Un aveugle se fit à ce qu’il entend. Un sourd se base sur ce qu’il voit. C’est pour cela que la langue des signes est très visuelle

Sirim Durmaz

Formateur en langue des signes

Apprendre la langue des signes se veut assez ludique. À la différence du français écrit, on signe rarement les mots en épelant chaque lettre qui les compose. Certains signes tiennent du mime - comme une vague pour la mer -, d’autres reprennent la première lettre du mot. D’autres enfin peuvent être inventés en suivant la logique du sens du mot : pour dire "année", on représente la Terre faisant le tour du soleil avec ses deux poings, l’un restant fixe et l’autre tournant autour. "Un aveugle se fit à ce qu’il entend. Un sourd se base sur ce qu’il voit, c’est pour ça que la langue des signes est très visuelle", résume Sirim Durmaz.

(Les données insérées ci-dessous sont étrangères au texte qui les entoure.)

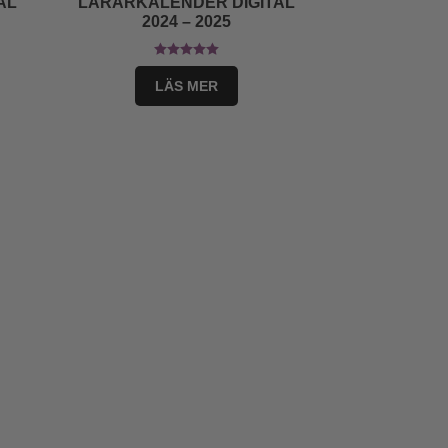
AL
LÄRARKALENDER DIGITAL
2024 – 2025
Betygsatt
LÄS MER
5.00
av 5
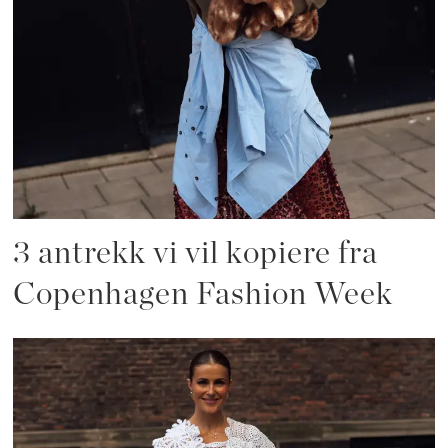
3 antrekk vi vil kopiere fra
Copenhagen Fashion Week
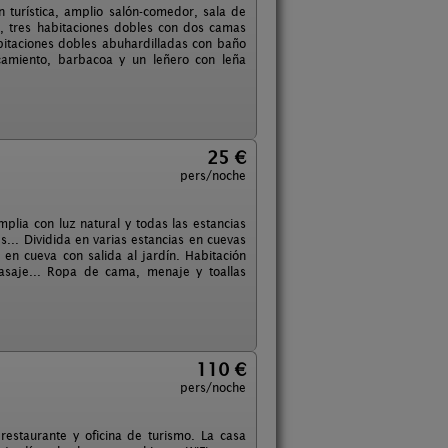
 turística, amplio salón-comedor, sala de
, tres habitaciones dobles con dos camas
itaciones dobles abuhardilladas con baño
camiento, barbacoa y un leñero con leña
25 €
pers/noche
ia con luz natural y todas las estancias
s... Dividida en varias estancias en cuevas
en cueva con salida al jardín. Habitación
saje... Ropa de cama, menaje y toallas
110 €
pers/noche
 restaurante y oficina de turismo. La casa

Et c’est naturellement par les notions de base que démarre l’enseignement à l’école d’apprentissage. "Comme pour un bébé, on va d’abord apprendre le vocabulaire minimum : "bonjour, ça va, oui, non". Et ensuite on approfondit, décrit le formateur. C’est exactement comme la lecture, on apprend le vocabulaire au fur et à mesure".

Et les notions rentrent vite, ainsi qu’en témoigne Angélique, l’une des élèves rencontrées au cours : "comme toute langue, il faut pratiquer et réviser, mais on en tire rapidement de la satisfaction, car on arrive vite à se faire comprendre sur des éléments simples. C’est assez gratifiant."

Le Grand Est compte ainsi quatre écoles d’apprentissage, dont deux en Alsace, à Strasbourg (Bas-Rhin) et Mulhouse (Haut-Rhin). L’an dernier, elles ont formé une centaine de personnes. Et les candidats débutants se font de plus en plus nombreux. "C’est une bonne chose. Il faut davantage développer la pratique de la langue des signes française, et dans tous les domaines. Une personne sourde n’a pas envie de passer par l’écrit ou de dépendre tout le temps de ses proches pour commander à manger dans un restaurant ou aller chez le médecin. Elle n’a pas envie qu’on l’aide pour tout, elle veut juste vivre sa vie. Pour cela, il faut avoir beaucoup plus d’interprètes formés."

Dans cette optique, le centre de formation propose des formations très ciblées, notamment à destination des entreprises ou pour l’insertion professionnelle. Les cours peuvent également être complétés par des "cafés signes", organisés chaque troisième vendredi du mois dans différents lieux de la ville de Strasbourg.